Nel codice penale esiste un articolo, il 50, che non fa scattare la sanzione se un diritto è stato leso con il consenso del titolare del diritto stesso (es. il consenso prestato per un intervento chirurgico). La 194 in un certo qual modo ha applicato questo principio al reato di omicidio prenatale: se consenti all’aborto questo non è reato e il medico non finisce dietro le sbarre. Trattasi quindi di un reato potremmo dire discrezionale.
Ma la legge ha compiuto questa ardita operazione generando tre nefandezze giuridiche. Infatti l’art. 50 specifica che il diritto non deve essere indisponibile: invece la vita del feto è un bene indisponibile. Posto che al contrario ci si voglia riferire al “diritto” di abortire, il diritto deve essere nella disponibilità del soggetto che subisce il danno: ma la madre non dispone del “diritto” di uccidere il figlio. E in terzo luogo il vero titolare del diritto leso è il nascituro il quale di certo in tutti gli aborti che si sono effettuati sulla faccia della terra non ha mai prestato il suo consenso.
C’è poi un altro particolare interessante che avvalora la tesi che il fulcro della 194 è solo la libera scelta della donna. L’art. 18 così recita: “Chiunque cagiona l'interruzione della gravidanza senza il consenso della donna è punito con la reclusione da quattro a otto anni. […] La stessa pena si applica a chiunque provochi l'interruzione della gravidanza con azioni dirette a provocare lesioni alla donna”. Qui sono illustrate due fattispecie: l’aborto procurato e l’aborto preterintenzionale.

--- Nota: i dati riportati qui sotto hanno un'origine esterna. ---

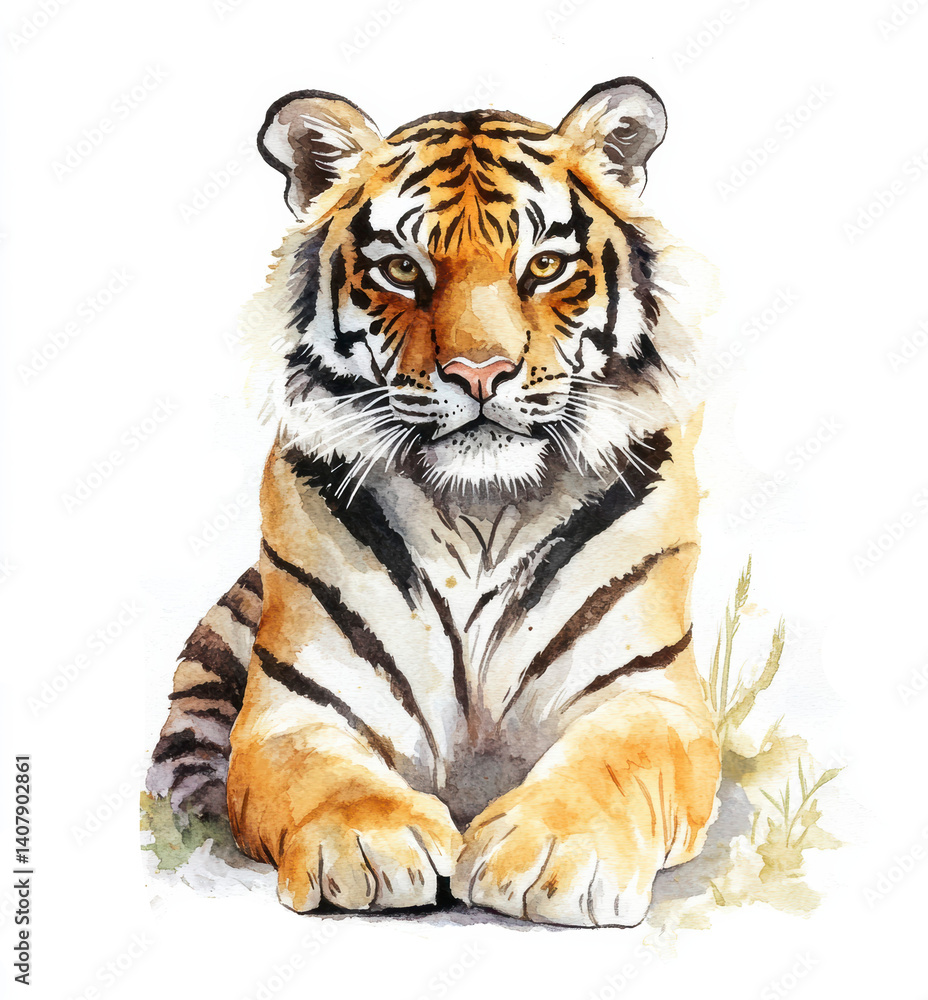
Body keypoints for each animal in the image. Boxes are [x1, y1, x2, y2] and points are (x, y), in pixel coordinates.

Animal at [146, 76, 721, 928]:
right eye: (402, 269)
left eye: (544, 265)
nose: (480, 373)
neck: (480, 509)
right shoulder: (299, 708)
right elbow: (326, 775)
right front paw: (370, 846)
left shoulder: (645, 693)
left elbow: (613, 763)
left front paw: (550, 854)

Detto in soldoni nel primo caso il reo vuole procurare l’aborto (dolo), nel secondo non c’era questa intenzione, ma l’aborto si è comunque verificato a seguito di lesioni (ed è forse il caso del cantante Di Cataldo).

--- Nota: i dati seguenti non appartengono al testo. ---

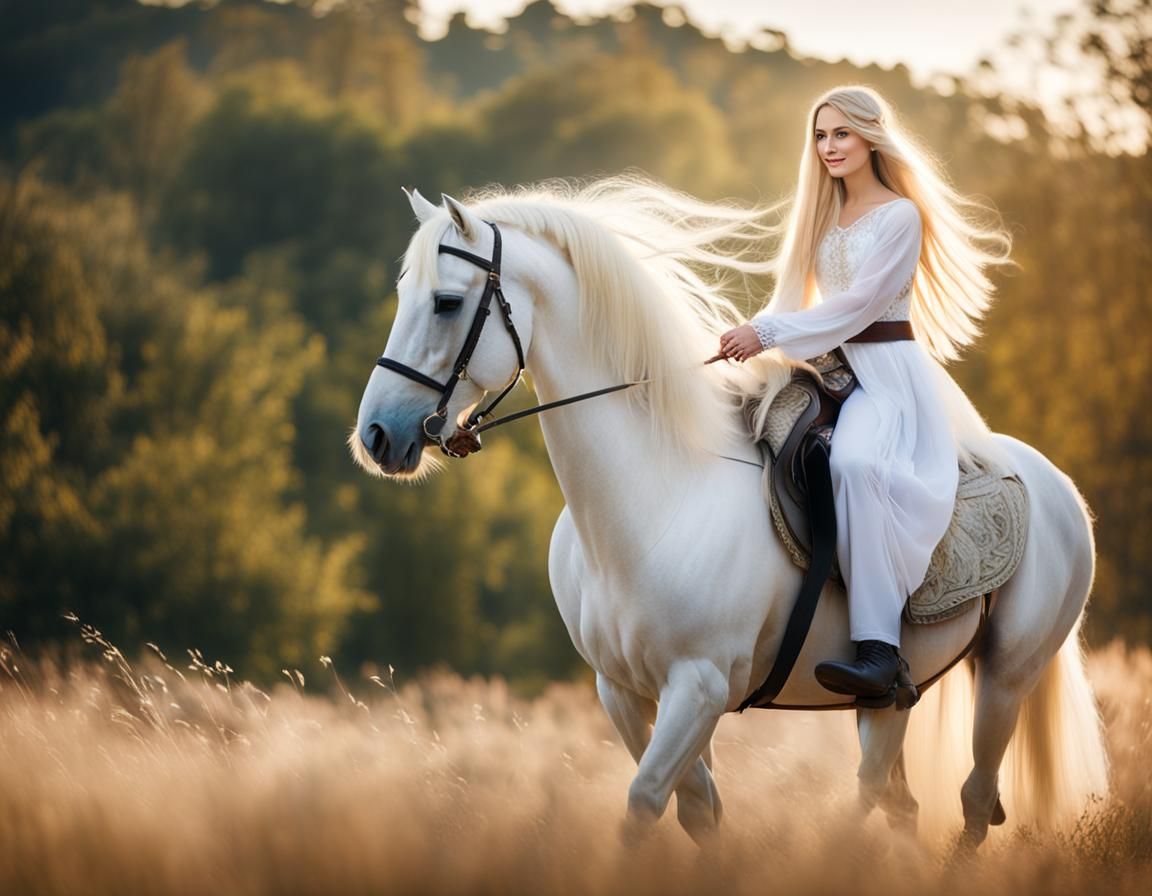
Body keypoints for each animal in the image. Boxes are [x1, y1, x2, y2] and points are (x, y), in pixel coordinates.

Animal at [350, 177, 1108, 849]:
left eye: (447, 302)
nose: (378, 436)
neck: (659, 493)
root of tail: (1053, 485)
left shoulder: (700, 685)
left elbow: (644, 804)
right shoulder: (622, 690)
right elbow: (698, 808)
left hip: (1007, 677)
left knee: (971, 801)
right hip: (896, 695)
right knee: (894, 798)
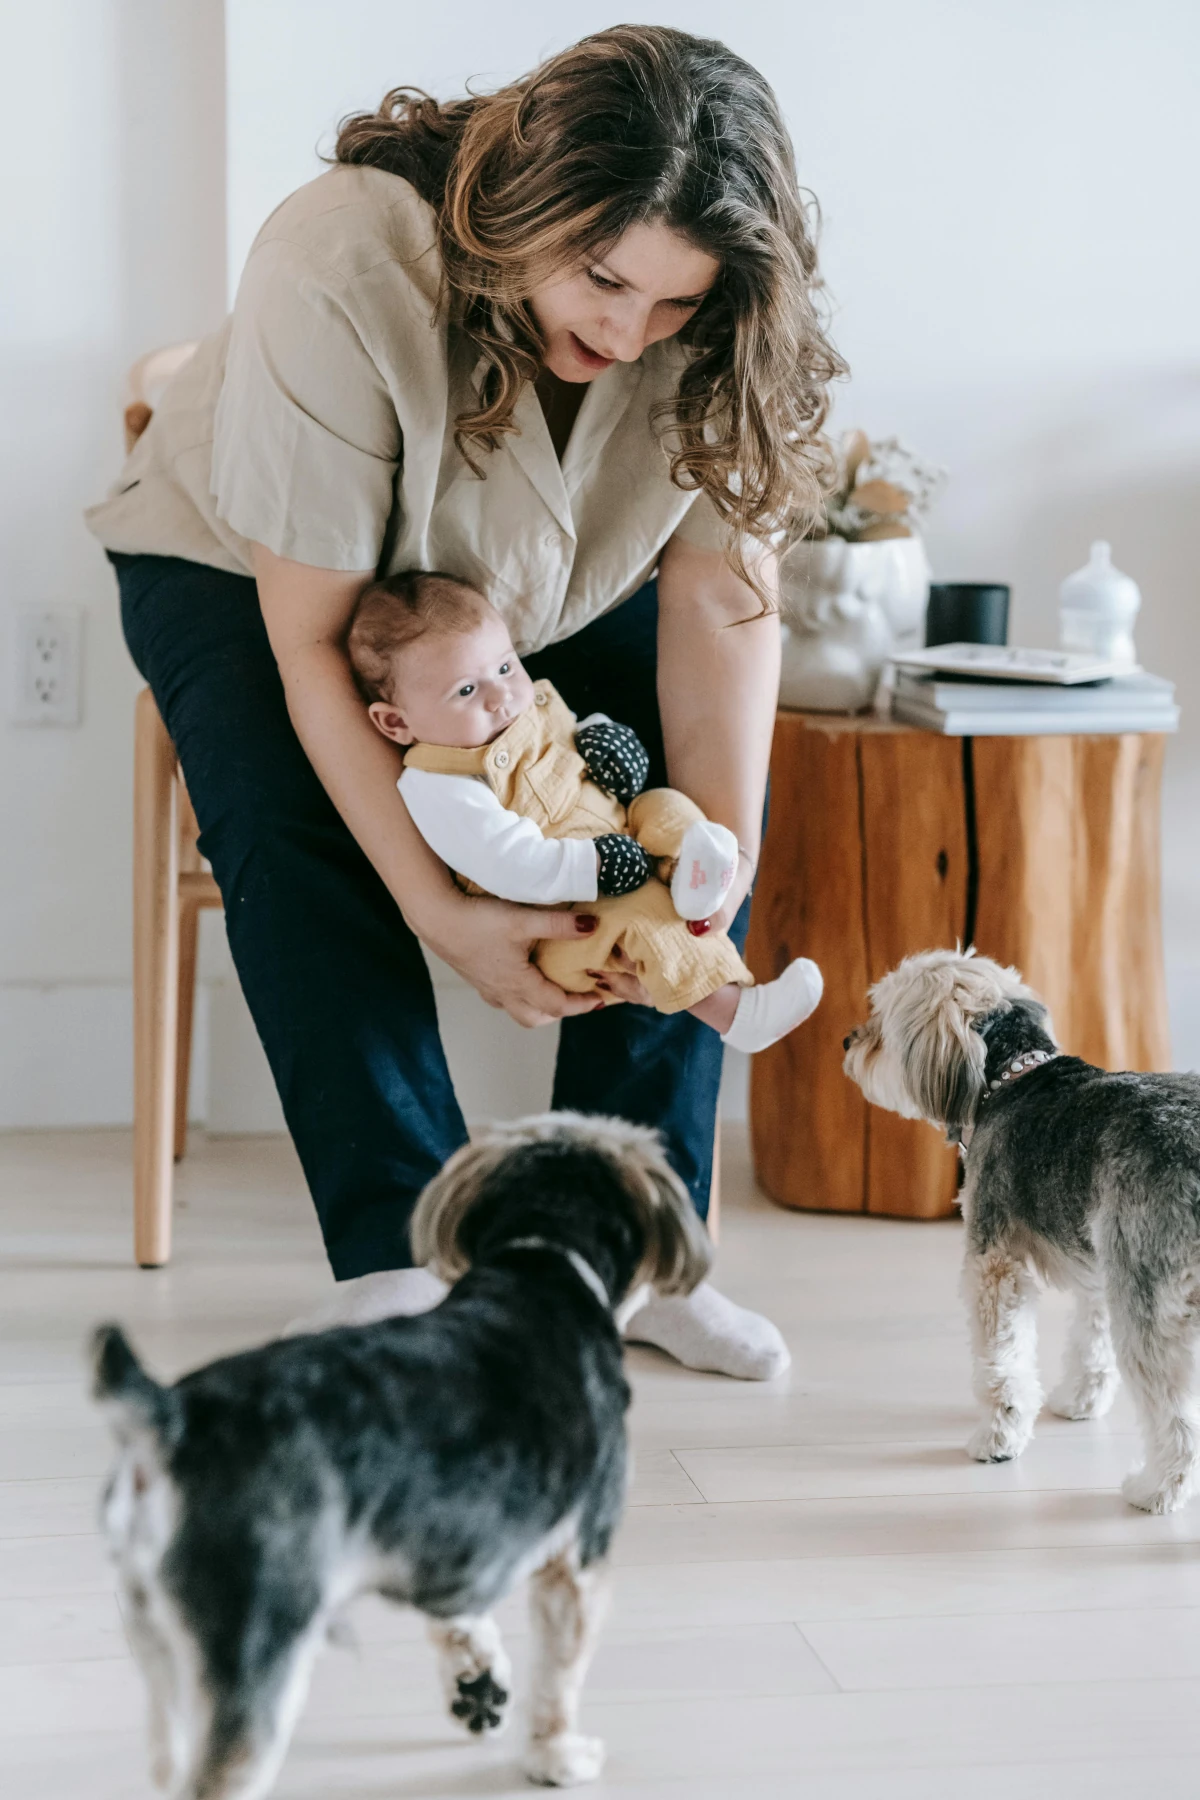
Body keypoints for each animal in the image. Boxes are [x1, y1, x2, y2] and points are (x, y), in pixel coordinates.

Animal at [841, 957, 1200, 1519]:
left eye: (882, 1015)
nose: (847, 1042)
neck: (1014, 1076)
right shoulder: (1098, 1262)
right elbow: (1091, 1343)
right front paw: (1080, 1401)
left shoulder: (994, 1265)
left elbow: (1001, 1365)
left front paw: (998, 1439)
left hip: (1152, 1300)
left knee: (1177, 1418)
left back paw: (1158, 1490)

In diritto penale c’è giustamente una gradazione differente della pena tra condotta dolosa, punita con più rigore, e la preterintenzione, sanzionata con mano meno pesante, proprio perché nel secondo caso il danno più grave provocato non era stato cercato direttamente. Così accade per l’omicidio, ma non per l’aborto preterintenzionale che è trattato dal punto di vista sanzionatorio alla stregua dell’aborto procurato. Per quale motivo? La risposta forse è semplice: perché in entrambi i casi manca il consenso della donna. Sia nel caso dell’aborto procurato che in quello preterintenzionale la donna non voleva abortire e questo basta ad unificare le fattispecie che nella sostanza sono invece assai differenti. La sanzione scatta non perché si è ucciso il nascituro – anche in questo caso come in tutta la legge il bambino è il grande assente, così come nella vicenda massmediatica che riguarda il cantante romano – ma per la violenza perpetrata sulla madre. E quando in ballo c’è la libertà della donna è bene non andare tanto per il sottile e perdersi in vani distinguo tra dolo e preterintenzione.

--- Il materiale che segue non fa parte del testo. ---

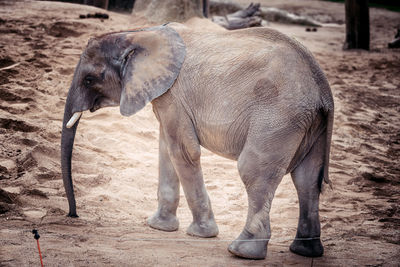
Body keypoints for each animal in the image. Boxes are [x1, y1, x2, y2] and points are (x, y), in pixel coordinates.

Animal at [60, 22, 334, 260]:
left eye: (89, 79)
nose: (73, 215)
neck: (139, 34)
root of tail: (323, 91)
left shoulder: (173, 94)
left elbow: (183, 151)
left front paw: (201, 233)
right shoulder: (166, 96)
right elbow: (166, 148)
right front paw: (159, 226)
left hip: (278, 117)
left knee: (254, 171)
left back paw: (241, 251)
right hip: (307, 123)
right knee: (307, 179)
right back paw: (305, 252)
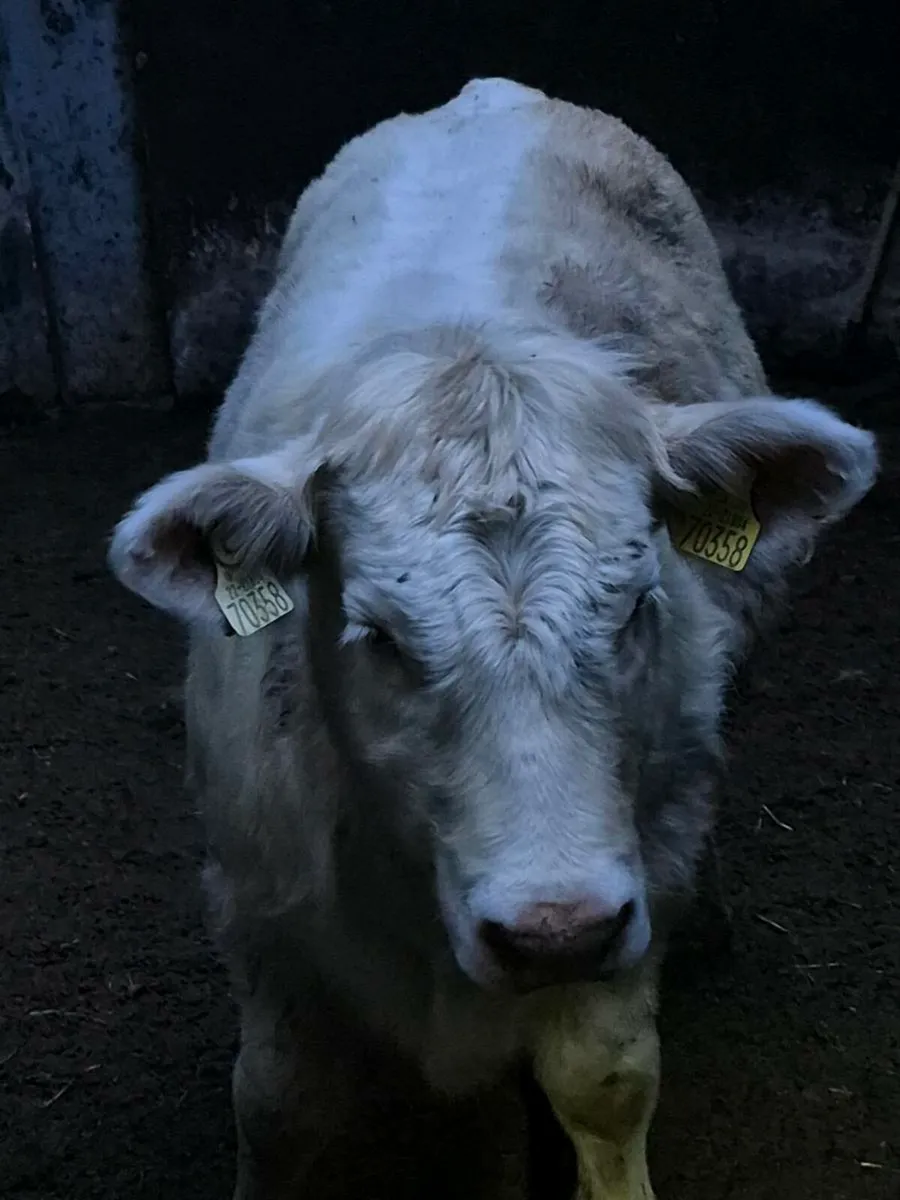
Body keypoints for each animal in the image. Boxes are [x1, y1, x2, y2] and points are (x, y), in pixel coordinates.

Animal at [108, 78, 878, 1199]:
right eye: (381, 637)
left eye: (638, 607)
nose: (556, 930)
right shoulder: (263, 912)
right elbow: (278, 1106)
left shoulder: (629, 889)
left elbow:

C’è poi da notare un’ipocrisia del linguaggio dei giudici: si parla infatti di reato di “procurato aborto” (nemmeno di “aborto procurato”) e non di reato di “aborto volontario”. Nel caso dell’omicidio si usa l’espressione “omicidio volontario”, ma allora perché per l’aborto non si fa lo stesso usando l’espressione “aborto volontario” quando un terzo causa un aborto senza il consenso della donna? Perché semplicemente quest’ultima espressione era già stata appaltata per indicare l’aborto voluto legittimamente dalla donna. Si sarebbe così creata confusione o forse si sarebbe capito al volo che tra procurato aborto e aborto volontario nulla cambia negli effetti letali sul feto: sempre di azione che mira ad uccidere si sarebbe trattato. E quindi era necessario usare una coperta linguistica differente per occultare una medesima e ripugnante realtà. Da qui un’ultima domanda: se “omicidio volontario” suona così simile ad “aborto volontario” perché il primo è un reato e il secondo no?